Two leading Cuban dissidents, in a meeting with U.S. Sen. Bill Nelson here today, invited the Florida Democrat and outspoken opponent of the Castro regime to come to Cuba to see first-hand that the people there continue to be denied human rights and personal freedoms by a Communist regime bent on maintaining power.
Nelson, who remains one of the strongest supporters of the decades-old U.S. economic embargo against the tiny island nation, said for the first time that he would in fact consider such a visit – if it was focused mainly on helping to free a U.S. aid worker who was arrested and imprisoned there more than three years ago as well as directly visiting with courageous dissidents on the island.
“If I were to go to Cuba, I would want to see Alan Gross and do what I can to get him home,” Nelson told the anti-Castro dissidents, adding, “it would be on a humanitarian mission to visit with pro-democracy groups and opposition figures.”
Nelson’s newfound openness to a Cuba visit comes after several congressional delegation trips there in recent years.
Nelson has joined other lawmakers seeking the release of the American aid contractor, Gross, at the request of a family member who resides in Florida. The senator is well-known for his advocacy on behalf of Americans who have run into trouble while traveling in foreign countries.

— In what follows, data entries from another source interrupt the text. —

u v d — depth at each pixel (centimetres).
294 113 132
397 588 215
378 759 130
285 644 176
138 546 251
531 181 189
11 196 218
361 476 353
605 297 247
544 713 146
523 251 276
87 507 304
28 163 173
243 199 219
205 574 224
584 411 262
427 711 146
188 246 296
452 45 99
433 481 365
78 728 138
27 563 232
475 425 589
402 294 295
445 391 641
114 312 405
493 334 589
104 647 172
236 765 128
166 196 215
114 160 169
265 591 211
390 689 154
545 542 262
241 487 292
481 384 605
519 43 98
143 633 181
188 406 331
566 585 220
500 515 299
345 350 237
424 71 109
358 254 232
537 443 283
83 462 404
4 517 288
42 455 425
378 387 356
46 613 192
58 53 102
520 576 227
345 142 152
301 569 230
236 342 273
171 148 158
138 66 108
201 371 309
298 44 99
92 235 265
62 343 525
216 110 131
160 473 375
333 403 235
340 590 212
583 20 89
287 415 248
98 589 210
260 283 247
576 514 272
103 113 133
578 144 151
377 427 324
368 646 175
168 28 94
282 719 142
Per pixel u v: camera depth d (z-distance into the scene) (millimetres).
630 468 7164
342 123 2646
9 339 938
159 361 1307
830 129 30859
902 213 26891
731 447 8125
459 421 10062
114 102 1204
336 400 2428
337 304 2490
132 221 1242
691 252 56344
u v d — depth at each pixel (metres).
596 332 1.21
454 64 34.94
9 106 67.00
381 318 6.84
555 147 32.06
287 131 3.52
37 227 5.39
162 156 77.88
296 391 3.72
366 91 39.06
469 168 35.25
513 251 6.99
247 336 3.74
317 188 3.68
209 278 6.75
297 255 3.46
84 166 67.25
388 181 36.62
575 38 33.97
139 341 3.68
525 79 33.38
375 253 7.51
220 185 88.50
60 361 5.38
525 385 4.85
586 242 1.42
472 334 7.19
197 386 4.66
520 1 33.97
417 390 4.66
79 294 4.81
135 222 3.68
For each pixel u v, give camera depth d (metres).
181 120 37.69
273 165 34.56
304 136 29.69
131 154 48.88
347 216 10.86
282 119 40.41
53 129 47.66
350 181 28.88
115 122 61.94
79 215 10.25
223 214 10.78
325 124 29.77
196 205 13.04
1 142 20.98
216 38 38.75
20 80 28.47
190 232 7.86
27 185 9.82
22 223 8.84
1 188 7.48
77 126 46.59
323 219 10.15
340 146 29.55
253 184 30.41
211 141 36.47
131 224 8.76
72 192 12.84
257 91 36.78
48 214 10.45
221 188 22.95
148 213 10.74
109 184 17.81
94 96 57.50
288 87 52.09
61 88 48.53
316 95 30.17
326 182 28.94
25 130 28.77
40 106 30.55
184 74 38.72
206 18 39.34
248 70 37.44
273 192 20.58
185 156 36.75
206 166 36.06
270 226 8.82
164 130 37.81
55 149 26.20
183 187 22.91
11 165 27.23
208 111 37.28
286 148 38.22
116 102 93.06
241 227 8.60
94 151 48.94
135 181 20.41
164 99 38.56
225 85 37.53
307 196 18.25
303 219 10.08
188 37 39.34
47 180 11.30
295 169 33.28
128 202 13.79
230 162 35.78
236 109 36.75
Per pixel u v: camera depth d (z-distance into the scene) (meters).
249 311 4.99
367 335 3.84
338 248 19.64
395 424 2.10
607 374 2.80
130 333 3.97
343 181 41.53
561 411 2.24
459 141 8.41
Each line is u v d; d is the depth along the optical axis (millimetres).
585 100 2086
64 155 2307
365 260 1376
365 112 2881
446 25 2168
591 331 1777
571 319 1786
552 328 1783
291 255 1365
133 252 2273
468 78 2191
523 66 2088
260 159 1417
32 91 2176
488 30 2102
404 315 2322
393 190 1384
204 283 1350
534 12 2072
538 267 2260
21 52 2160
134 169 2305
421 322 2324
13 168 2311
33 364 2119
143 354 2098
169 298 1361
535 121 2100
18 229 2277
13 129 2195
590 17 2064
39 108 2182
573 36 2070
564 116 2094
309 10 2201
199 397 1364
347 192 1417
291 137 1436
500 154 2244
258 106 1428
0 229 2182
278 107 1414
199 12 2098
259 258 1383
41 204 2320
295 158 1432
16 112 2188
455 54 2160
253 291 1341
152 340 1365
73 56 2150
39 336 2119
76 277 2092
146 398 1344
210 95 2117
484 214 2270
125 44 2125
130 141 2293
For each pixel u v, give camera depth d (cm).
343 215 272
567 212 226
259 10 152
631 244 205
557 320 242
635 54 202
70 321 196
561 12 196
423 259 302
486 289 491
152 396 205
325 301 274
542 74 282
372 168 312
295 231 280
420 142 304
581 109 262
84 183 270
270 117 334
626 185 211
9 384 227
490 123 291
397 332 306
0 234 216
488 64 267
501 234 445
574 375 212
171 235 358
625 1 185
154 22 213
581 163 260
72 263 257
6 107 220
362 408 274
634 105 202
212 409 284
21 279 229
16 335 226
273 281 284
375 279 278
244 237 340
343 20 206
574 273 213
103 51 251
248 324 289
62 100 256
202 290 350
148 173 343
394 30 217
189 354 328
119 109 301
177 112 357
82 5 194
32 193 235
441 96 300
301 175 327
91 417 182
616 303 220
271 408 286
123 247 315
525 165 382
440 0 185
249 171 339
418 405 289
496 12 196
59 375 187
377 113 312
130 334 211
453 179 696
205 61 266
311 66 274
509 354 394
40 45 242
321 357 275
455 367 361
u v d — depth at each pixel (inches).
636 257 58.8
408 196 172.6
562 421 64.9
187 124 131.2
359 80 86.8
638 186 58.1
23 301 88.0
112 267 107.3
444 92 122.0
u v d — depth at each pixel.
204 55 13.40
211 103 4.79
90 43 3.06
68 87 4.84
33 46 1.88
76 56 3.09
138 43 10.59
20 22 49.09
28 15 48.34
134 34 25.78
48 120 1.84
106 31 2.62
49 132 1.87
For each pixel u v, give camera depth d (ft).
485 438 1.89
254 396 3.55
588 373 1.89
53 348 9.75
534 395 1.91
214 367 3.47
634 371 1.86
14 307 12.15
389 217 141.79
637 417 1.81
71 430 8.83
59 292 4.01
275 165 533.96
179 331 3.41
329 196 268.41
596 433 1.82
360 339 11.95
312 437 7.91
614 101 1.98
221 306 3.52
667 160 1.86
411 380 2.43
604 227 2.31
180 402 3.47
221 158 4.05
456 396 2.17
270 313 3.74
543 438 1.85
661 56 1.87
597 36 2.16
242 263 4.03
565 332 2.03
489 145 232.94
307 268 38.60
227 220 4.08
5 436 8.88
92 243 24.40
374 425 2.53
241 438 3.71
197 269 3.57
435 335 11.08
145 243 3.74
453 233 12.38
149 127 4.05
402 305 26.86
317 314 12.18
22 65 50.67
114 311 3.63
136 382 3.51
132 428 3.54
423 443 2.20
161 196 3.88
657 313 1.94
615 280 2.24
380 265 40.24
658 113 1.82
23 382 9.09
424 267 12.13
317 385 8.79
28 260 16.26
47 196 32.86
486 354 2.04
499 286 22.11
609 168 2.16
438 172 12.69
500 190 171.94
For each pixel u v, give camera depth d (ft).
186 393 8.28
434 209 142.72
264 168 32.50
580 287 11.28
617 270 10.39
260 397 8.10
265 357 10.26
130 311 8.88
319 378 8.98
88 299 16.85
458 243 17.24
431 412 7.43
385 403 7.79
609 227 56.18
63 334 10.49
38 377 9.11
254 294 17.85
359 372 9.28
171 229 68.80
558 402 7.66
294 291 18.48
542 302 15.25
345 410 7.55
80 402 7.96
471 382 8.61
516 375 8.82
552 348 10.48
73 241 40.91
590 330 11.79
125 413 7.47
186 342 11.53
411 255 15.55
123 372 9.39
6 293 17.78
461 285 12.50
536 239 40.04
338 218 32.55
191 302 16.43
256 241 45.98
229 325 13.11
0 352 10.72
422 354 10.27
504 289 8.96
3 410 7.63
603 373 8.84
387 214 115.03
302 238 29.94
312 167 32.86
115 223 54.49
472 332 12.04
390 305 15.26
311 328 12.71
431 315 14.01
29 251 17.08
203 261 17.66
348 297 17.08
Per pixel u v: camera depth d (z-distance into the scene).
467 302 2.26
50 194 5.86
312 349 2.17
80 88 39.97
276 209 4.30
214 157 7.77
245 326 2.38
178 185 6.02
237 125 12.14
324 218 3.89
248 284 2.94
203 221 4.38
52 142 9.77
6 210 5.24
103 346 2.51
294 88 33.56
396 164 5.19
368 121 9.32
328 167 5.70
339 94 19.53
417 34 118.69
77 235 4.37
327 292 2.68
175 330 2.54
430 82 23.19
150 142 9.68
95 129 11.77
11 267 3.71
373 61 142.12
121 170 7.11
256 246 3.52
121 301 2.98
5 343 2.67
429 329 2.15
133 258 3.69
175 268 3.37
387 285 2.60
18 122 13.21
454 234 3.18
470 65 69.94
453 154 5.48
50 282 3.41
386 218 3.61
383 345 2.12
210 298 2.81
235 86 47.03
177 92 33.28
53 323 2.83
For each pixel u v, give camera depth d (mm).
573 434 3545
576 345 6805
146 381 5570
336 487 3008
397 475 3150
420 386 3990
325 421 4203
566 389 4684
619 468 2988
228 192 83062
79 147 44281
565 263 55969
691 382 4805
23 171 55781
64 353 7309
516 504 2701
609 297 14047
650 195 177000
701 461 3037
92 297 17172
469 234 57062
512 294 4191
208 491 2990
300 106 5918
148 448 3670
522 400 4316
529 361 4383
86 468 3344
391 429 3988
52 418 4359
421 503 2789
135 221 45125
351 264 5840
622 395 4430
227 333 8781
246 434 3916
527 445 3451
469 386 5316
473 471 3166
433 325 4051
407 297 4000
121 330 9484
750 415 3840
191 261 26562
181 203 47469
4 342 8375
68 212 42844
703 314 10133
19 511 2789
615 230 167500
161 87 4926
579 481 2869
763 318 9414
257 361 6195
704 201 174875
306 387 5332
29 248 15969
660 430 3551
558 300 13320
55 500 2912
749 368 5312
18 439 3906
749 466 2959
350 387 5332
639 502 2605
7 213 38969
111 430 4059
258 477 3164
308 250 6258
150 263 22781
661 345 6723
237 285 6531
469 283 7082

Recently, he was instrumental in getting criminal charges dropped against two American tourists who were held in the Turks and Caicos after authorities at the airport there claimed in separate incidents they found a single bullet in their luggage and arrested them as they were leaving the island. Both tourists, including one who was from Florida, were forced to spend days in jail and pay thousands of dollars in bail before being allowed to return to the U.S.
Nelson was also credited with helping to get Jon Hammar, a 27-year-old former Marine from Florida, released from a prison in Matamoros, Mexico prison after he had been detained there for months without even a hearing on a disputed weapons charge.
The Florida lawmaker has taken an increasingly active role with Cuba’s leading opposition figures lately, including meeting with famed-Cuban opposition blogger Yoani Sanchez, and the daughter of Oswaldo Paya, Rosa Maria Paya, and the two dissidents he met with today, Guillermo “Coco” Farinas and Elizardo Sanchez.
In March, Yoani Sanchez accepted Nelson’s invitation to meet with members of Congress to discuss life under the Communist regime today. Nelson has also called for an independent investigation into the suspicious circumstances surrounding an unusual car crash that killed Oswaldo Paya, the organizer of a famous petition drive for freedom of speech in Cuba.
Earlier this month, Nelson met with Judy Gross, the wife of Alan Gross, to draw additional attention to ongoing efforts to bring the American home.
On Wednesday, Nelson told the two dissidents – Farinas and Elizardo Sanchez – that if he goes to Cuba in the near future, he would like to meet with both of them and a number of other opposition leaders, in addition to meeting with Gross.